In Vision of the Last Judgment (E562), Blake states:
"All Life consists of these Two Throwing off Error <& Knaves from our company> continually
& recieving Truth
Continually. he who is out of the Church &
opposes it is

no less an Agent of Religion than he who is in it. to be an Error
& to be Cast out is a part of Gods Design No man can Embrace
True Art till he has Explord & Cast out False Art or he will be
himself Cast out by those

who have Already Embraced True Art Thus My Picture is a
History of Art & Science [& its] Which is Humanity itself. What
are all the Gifts of the

Spirit but Mental Gifts whenever any Individual Rejects Error &
Embraces Truth a Last Judgment passes upon that Individual"
Here is a quote from a Jungian psychologist, Rodney Ravenswood, which reflects Blakean themes of undergoing the changes necessary for transformation.

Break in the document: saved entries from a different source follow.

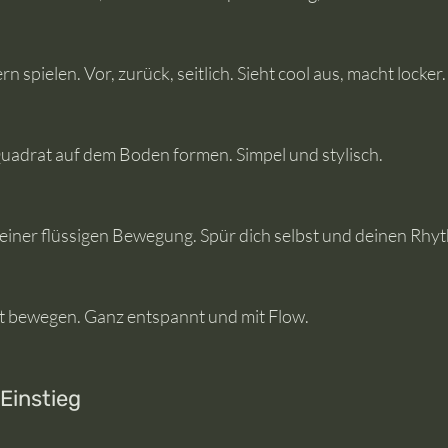
n spielen. Vor, zurück, seitlich. Sieht cool aus, macht locker.
 Quadrat auf dem Boden formen. Simpel und stylisch.
 einer flüssigen Bewegung. Spür dich selbst und deinen Rhy
kt bewegen. Ganz entspannt und mit Flow.
 Einstieg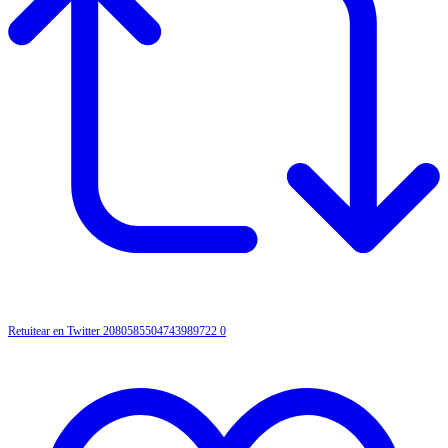
Retuitear en Twitter 2080585504743989722
0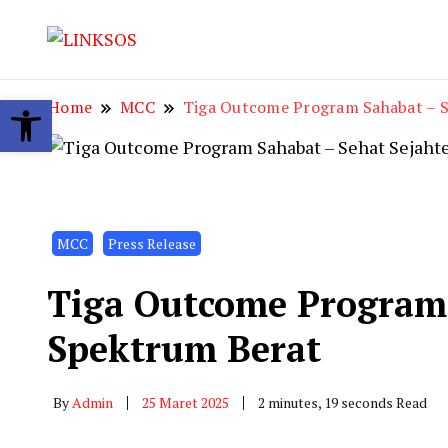
LINKSOS
Open toolbar
Home
MCC
Tiga Outcome Program Sahabat – Se
MCC
Press Release
Tiga Outcome Program 
Spektrum Berat
By
Admin
25 Maret 2025
2 minutes, 19 seconds Read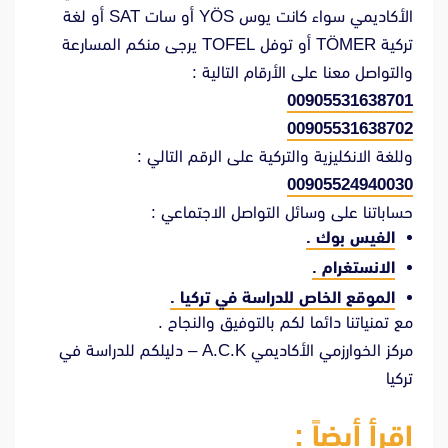
الأكاديمي سواء كانت يوس YÖS أو سات SAT أو لغة
تركية TÖMER أو توفل TOFEL يرجى منكم المسارعة
والتواصل معنا على الأرقام التالية :
00905531638701
00905531638702
وللغة الانكليزية والتركية على الرقم التالي :
00905524940030
حساباتنا على وسائل التواصل الاجتماعي :
الفيس بوك .
الانستغرام .
الموقع الخاص للدراسة في تركيا .
مع تمنياتنا دائما لكم بالتوفيق والنجاح .
مركز الخوارزمي الأكاديمي A.C.K – دليلكم للدراسة في
تركيا
اقرأ أيضاً :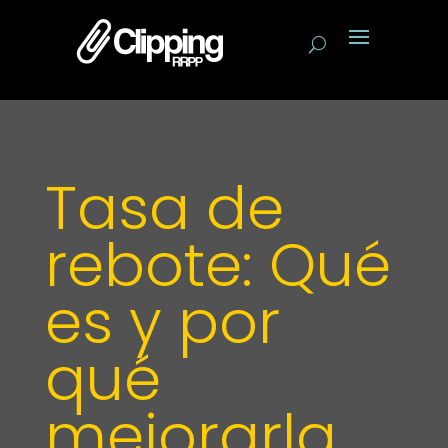
Tasa de
rebote: Qué
es y por
qué
mejorarla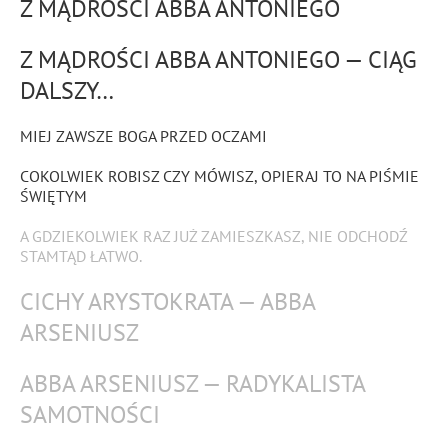
Z MĄDROŚCI ABBA ANTONIEGO
Z MĄDROŚCI ABBA ANTONIEGO — CIĄG
DALSZY…
MIEJ ZAWSZE BOGA PRZED OCZAMI
COKOLWIEK ROBISZ CZY MÓWISZ, OPIERAJ TO NA PIŚMIE
ŚWIĘTYM
A GDZIEKOLWIEK RAZ JUŻ ZAMIESZKASZ, NIE ODCHODŹ
STAMTĄD ŁATWO.
CICHY ARYSTOKRATA — ABBA
ARSENIUSZ
ABBA ARSENIUSZ — RADYKALISTA
SAMOTNOŚCI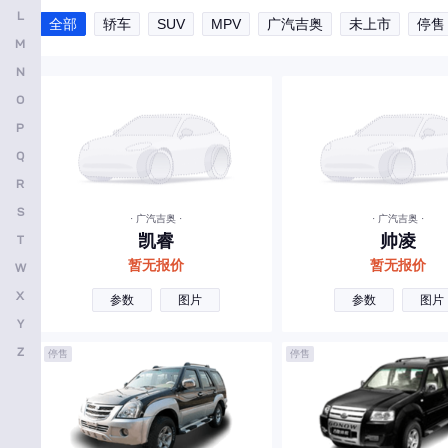
口欧洲2050辆，开创军用车先河，赢得当年中国汽车出口单
L
全部
轿车
SUV
MPV
广汽吉奥
未上市
停售
安凯客车
M
B
N
O
比亚迪
P
奔驰
Q
宝马
R
别克
S
· 广汽吉奥 ·
· 广汽吉奥 ·
凯睿
帅凌
T
本田
暂无报价
暂无报价
W
保时捷
X
参数
图片
参数
图片
北京越野
Y
宝骏
Z
停售
停售
标致
北京汽车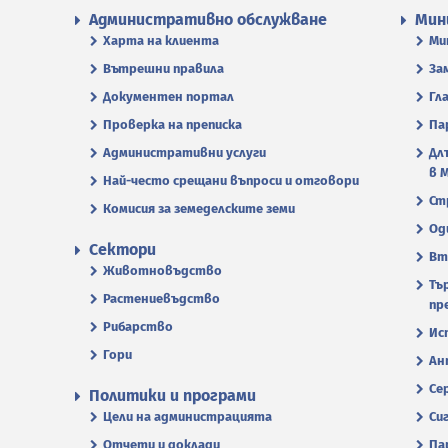
Административно обслужване
Мин
Харта на клиента
Ми
Вътрешни правила
За
Документен портал
Гл
Проверка на преписка
Па
Административни услуги
Дл
в 
Най-често срещани въпроси и отговори
Ст
Комисия за земеделските земи
Од
Сектори
Вт
Животновъдство
Тъ
Растениевъдство
пр
Рибарство
Ис
Гори
Ан
Се
Политики и програми
Цели на администрацията
Си
Отчети и доклади
Па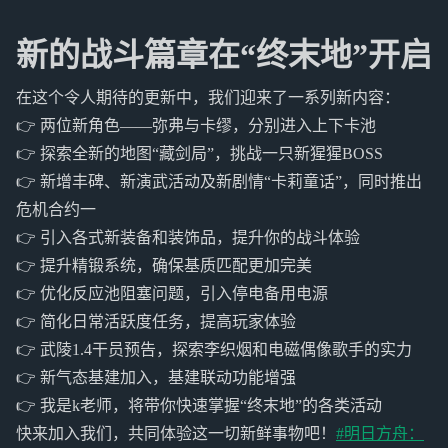
新的战斗篇章在“终末地”开启
在这个令人期待的更新中，我们迎来了一系列新内容：
👉 两位新角色——弥弗与卡缪，分别进入上下卡池
👉 探索全新的地图“藏剑局”，挑战一只新猩猩BOSS
👉 新增丰碑、新演武活动及新剧情“卡莉童话”，同时推出
危机合约一
👉 引入各式新装备和装饰品，提升你的战斗体验
👉 提升精锻系统，确保基质匹配更加完美
👉 优化反应池阻塞问题，引入停电备用电源
👉 简化日常活跃度任务，提高玩家体验
👉 武陵1.4干员预告，探索李织烟和电磁偶像歌手的实力
👉 新气态基建加入，基建联动功能增强
👉 我是k老师，将带你快速掌握“终末地”的各类活动
快来加入我们，共同体验这一切新鲜事物吧！
#明日方舟：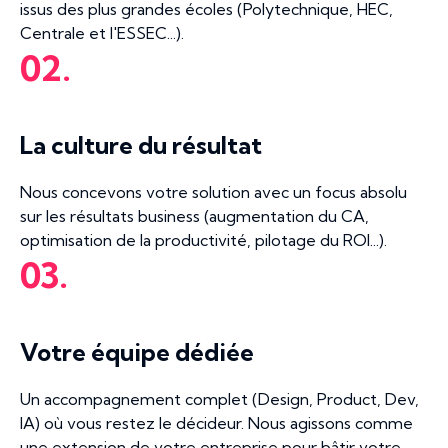
issus des plus grandes écoles (Polytechnique, HEC,
Centrale et l'ESSEC...).
02.
La culture du résultat
Nous concevons votre solution avec un focus absolu
sur les résultats business (augmentation du CA,
optimisation de la productivité, pilotage du ROI...).
03.
Votre équipe dédiée
Un accompagnement complet (Design, Product, Dev,
IA) où vous restez le décideur. Nous agissons comme
une extension de votre entreprise pour bâtir votre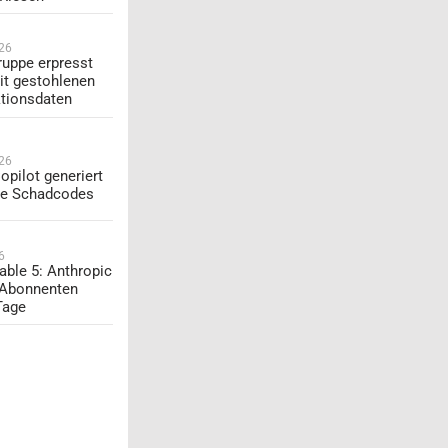
026
uppe erpresst
t gestohlenen
tionsdaten
026
opilot generiert
te Schadcodes
6
able 5: Anthropic
 Abonnenten
Tage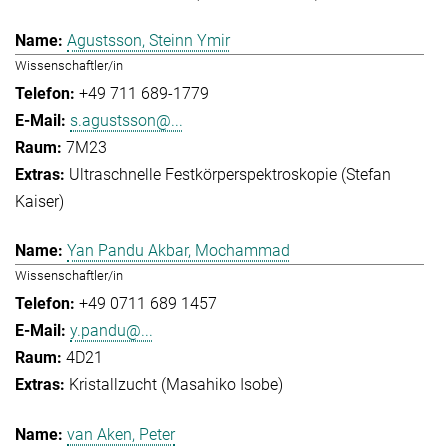
Agustsson, Steinn Ymir
Wissenschaftler/in
+49 711 689-1779
s.agustsson@...
7M23
Ultraschnelle Festkörperspektroskopie (Stefan
Kaiser)
Yan Pandu Akbar, Mochammad
Wissenschaftler/in
+49 0711 689 1457
y.pandu@...
4D21
Kristallzucht (Masahiko Isobe)
van Aken, Peter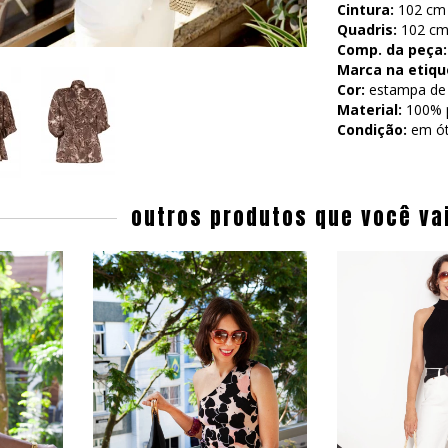
Cintura:
102 cm (
Quadris:
102 cm 
Comp. da peça:
Marca na etiqu
Cor:
estampa de 
Material:
100% p
Condição:
em ót
outros produtos que você va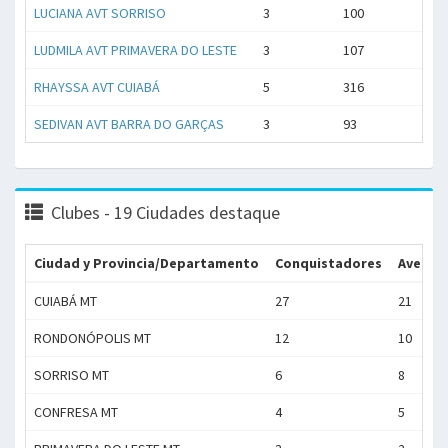
LUCIANA AVT SORRISO
3
100
LUDMILA AVT PRIMAVERA DO LESTE
3
107
RHAYSSA AVT CUIABÁ
5
316
SEDIVAN AVT BARRA DO GARÇAS
3
93
Clubes - 19 Ciudades destaque
Ciudad y Provincia/Departamento
Conquistadores
Aventu
CUIABÁ MT
27
21
RONDONÓPOLIS MT
12
10
SORRISO MT
6
8
CONFRESA MT
4
5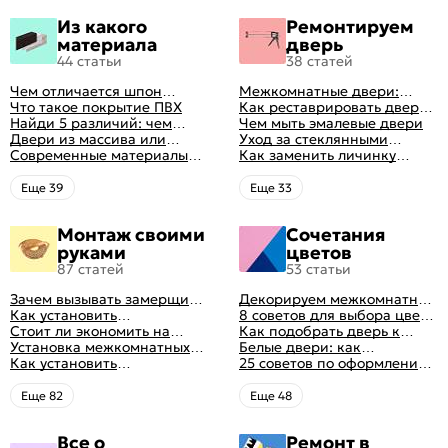
Из какого
Ремонтируем
материала
дверь
44 статьи
38 статей
Чем отличается шпон
Межкомнатные двери:
натуральный от шпона
Что такое покрытие ПВХ
правила ухода
Как реставрировать дверь в
файн-лайн
Найди 5 различий: чем
домашних условиях
Чем мыть эмалевые двери
отличаются двери пвх от
Двери из массива или
Уход за стеклянными
ламинированных
шпона: какие лучше
Современные материалы
дверями
Как заменить личинку
выбрать
межкомнатных дверей,
замка самостоятельно
виды межкомнатных
Eще 39
Eще 33
дверей по материалу
изготовления
Монтаж своими
Сочетания
руками
цветов
87 статей
53 статьи
Зачем вызывать замерщика
Декорируем межкомнатные
для установки дверей
Как установить
двери в стиле винтаж
8 советов для выбора цвета
межкомнатную дверь
Стоит ли экономить на
своими руками (с
межкомнатных дверей
Как подобрать дверь к
самостоятельно: советы
установке дверей
Установка межкомнатных
оригинальными фото-
интерьеру квартиры
Белые двери: как
профессионала
дверей своими руками:
Как установить
идеями)
гармонично вписать их в
25 советов по оформлению
правила монтажа,
металлические двери в
интерьер
дверного проема без двери
инструкция и полезные
квартире
+ 50 фото
Eще 82
Eще 48
советы
Все о
Ремонт в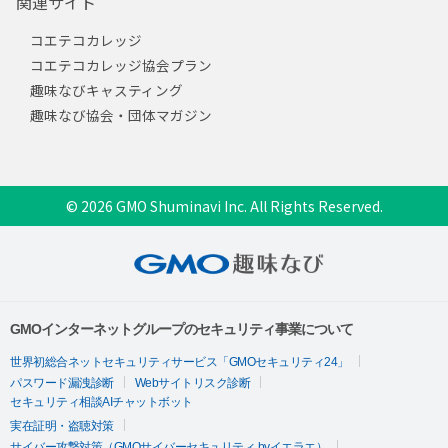
関連サイト
コエテコカレッジ
コエテコカレッジ協会プラン
趣味なびキャスティング
趣味なび協会・団体マガジン
© 2026 GMO Shuminavi Inc. All Rights Reserved.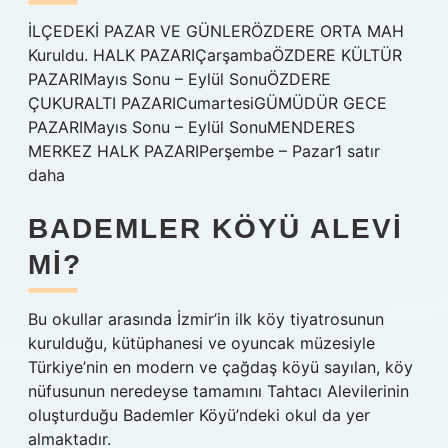
İLÇEDEKİ PAZAR VE GÜNLERÖZDERE ORTA MAH
Kuruldu. HALK PAZARIÇarşambaÖZDERE KÜLTÜR
PAZARIMayıs Sonu – Eylül SonuÖZDERE
ÇUKURALTI PAZARICumartesiGÜMÜDÜR GECE
PAZARIMayıs Sonu – Eylül SonuMENDERES
MERKEZ HALK PAZARIPerşembe – Pazar1 satır
daha
BADEMLER KÖYÜ ALEVI
MI?
Bu okullar arasında İzmir’in ilk köy tiyatrosunun
kurulduğu, kütüphanesi ve oyuncak müzesiyle
Türkiye’nin en modern ve çağdaş köyü sayılan, köy
nüfusunun neredeyse tamamını Tahtacı Alevilerinin
oluşturduğu Bademler Köyü’ndeki okul da yer
almaktadır.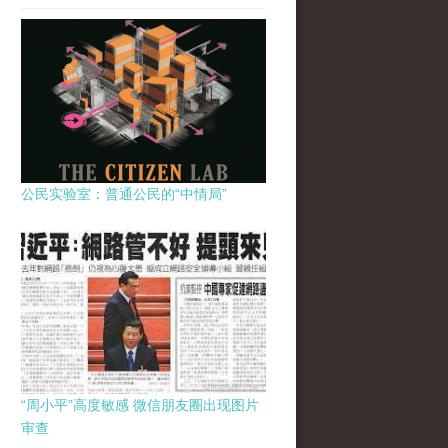
公民实验室：普通公民的“中情局”
“周小平”高度敏感 微信朋友圈出现图片
审查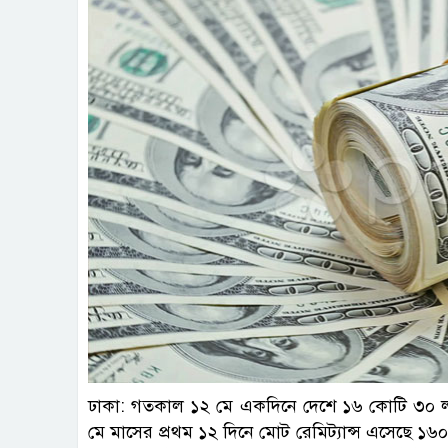
ছবি : 
ঢাকা: গতকাল ১২ মে একদিনে দেশে ১৬ কোটি ৩০ লাখ
মে মাসের প্রথম ১২ দিনে মোট রেমিট্যান্স এসেছে ১৬০ 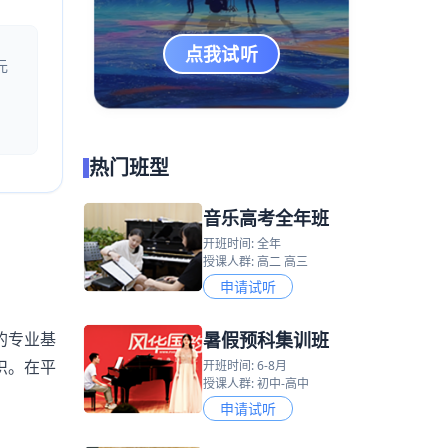
点我试听
元
热门班型
音乐高考全年班
开班时间: 全年
授课人群: 高二 高三
申请试听
暑假预科集训班
的专业基
识。在平
开班时间: 6-8月
授课人群: 初中-高中
申请试听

"To the extent that the persona is founded upon processes of denial it must eventually be shed/shattered in order to make way for any real growth in the personality. This is as true of the collective persona of national identity as it is of the individual self image. If the persona is to realise its potential to be that through which one's more authentic nature sounds (persona = to sound through), it must be grounded in an embrace and dialogue with the shadow as inner other."